---------- PROVIDED INFORMATION ----------

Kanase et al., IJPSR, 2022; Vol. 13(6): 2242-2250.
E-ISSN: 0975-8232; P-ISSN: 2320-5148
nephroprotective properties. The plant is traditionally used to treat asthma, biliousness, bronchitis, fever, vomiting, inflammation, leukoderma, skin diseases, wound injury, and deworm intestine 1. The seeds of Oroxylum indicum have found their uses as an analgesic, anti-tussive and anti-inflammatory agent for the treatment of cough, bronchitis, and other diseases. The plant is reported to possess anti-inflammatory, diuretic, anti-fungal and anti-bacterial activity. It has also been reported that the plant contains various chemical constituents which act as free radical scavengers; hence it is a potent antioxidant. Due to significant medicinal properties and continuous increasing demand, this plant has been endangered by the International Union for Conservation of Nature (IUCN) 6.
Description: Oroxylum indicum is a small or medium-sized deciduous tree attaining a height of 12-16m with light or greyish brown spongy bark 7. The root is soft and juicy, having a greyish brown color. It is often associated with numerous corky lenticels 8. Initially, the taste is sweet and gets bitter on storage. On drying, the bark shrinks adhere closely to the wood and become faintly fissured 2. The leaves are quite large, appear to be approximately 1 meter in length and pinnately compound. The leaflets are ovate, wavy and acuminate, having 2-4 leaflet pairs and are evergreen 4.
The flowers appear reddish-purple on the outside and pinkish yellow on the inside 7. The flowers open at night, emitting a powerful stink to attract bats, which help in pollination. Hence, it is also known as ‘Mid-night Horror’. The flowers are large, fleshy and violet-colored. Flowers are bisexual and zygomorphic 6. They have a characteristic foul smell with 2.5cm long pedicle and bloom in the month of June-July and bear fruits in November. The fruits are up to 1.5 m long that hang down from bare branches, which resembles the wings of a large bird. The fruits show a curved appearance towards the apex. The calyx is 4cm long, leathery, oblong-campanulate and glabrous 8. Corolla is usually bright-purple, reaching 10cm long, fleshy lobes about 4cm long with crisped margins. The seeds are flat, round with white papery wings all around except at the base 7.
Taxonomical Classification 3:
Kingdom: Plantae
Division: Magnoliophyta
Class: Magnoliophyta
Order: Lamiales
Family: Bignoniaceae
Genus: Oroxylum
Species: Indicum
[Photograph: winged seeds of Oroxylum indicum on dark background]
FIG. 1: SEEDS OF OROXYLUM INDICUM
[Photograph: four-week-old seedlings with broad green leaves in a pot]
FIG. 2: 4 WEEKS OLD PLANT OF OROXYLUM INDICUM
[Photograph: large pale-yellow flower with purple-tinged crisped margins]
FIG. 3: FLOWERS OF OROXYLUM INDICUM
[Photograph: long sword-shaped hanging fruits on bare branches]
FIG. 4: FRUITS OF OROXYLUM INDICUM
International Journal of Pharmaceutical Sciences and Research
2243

----------

Your task is to reproduce all the records above exactly as they appear.

## THE ANSWER
Kanase et al., IJPSR, 2022; Vol. 13(6): 2242-2250.
E-ISSN: 0975-8232; P-ISSN: 2320-5148
nephroprotective properties. The plant is traditionally used to treat asthma, biliousness, bronchitis, fever, vomiting, inflammation, leukoderma, skin diseases, wound injury, and deworm intestine 1. The seeds of Oroxylum indicum have found their uses as an analgesic, anti-tussive and anti-inflammatory agent for the treatment of cough, bronchitis, and other diseases. The plant is reported to possess anti-inflammatory, diuretic, anti-fungal and anti-bacterial activity. It has also been reported that the plant contains various chemical constituents which act as free radical scavengers; hence it is a potent antioxidant. Due to significant medicinal properties and continuous increasing demand, this plant has been endangered by the International Union for Conservation of Nature (IUCN) 6.
Description: Oroxylum indicum is a small or medium-sized deciduous tree attaining a height of 12-16m with light or greyish brown spongy bark 7. The root is soft and juicy, having a greyish brown color. It is often associated with numerous corky lenticels 8. Initially, the taste is sweet and gets bitter on storage. On drying, the bark shrinks adhere closely to the wood and become faintly fissured 2. The leaves are quite large, appear to be approximately 1 meter in length and pinnately compound. The leaflets are ovate, wavy and acuminate, having 2-4 leaflet pairs and are evergreen 4.
The flowers appear reddish-purple on the outside and pinkish yellow on the inside 7. The flowers open at night, emitting a powerful stink to attract bats, which help in pollination. Hence, it is also known as ‘Mid-night Horror’. The flowers are large, fleshy and violet-colored. Flowers are bisexual and zygomorphic 6. They have a characteristic foul smell with 2.5cm long pedicle and bloom in the month of June-July and bear fruits in November. The fruits are up to 1.5 m long that hang down from bare branches, which resembles the wings of a large bird. The fruits show a curved appearance towards the apex. The calyx is 4cm long, leathery, oblong-campanulate and glabrous 8. Corolla is usually bright-purple, reaching 10cm long, fleshy lobes about 4cm long with crisped margins. The seeds are flat, round with white papery wings all around except at the base 7.
Taxonomical Classification 3:
Kingdom: Plantae
Division: Magnoliophyta
Class: Magnoliophyta
Order: Lamiales
Family: Bignoniaceae
Genus: Oroxylum
Species: Indicum
[Photograph: winged seeds of Oroxylum indicum on dark background]
FIG. 1: SEEDS OF OROXYLUM INDICUM
[Photograph: four-week-old seedlings with broad green leaves in a pot]
FIG. 2: 4 WEEKS OLD PLANT OF OROXYLUM INDICUM
[Photograph: large pale-yellow flower with purple-tinged crisped margins]
FIG. 3: FLOWERS OF OROXYLUM INDICUM
[Photograph: long sword-shaped hanging fruits on bare branches]
FIG. 4: FRUITS OF OROXYLUM INDICUM
International Journal of Pharmaceutical Sciences and Research
2243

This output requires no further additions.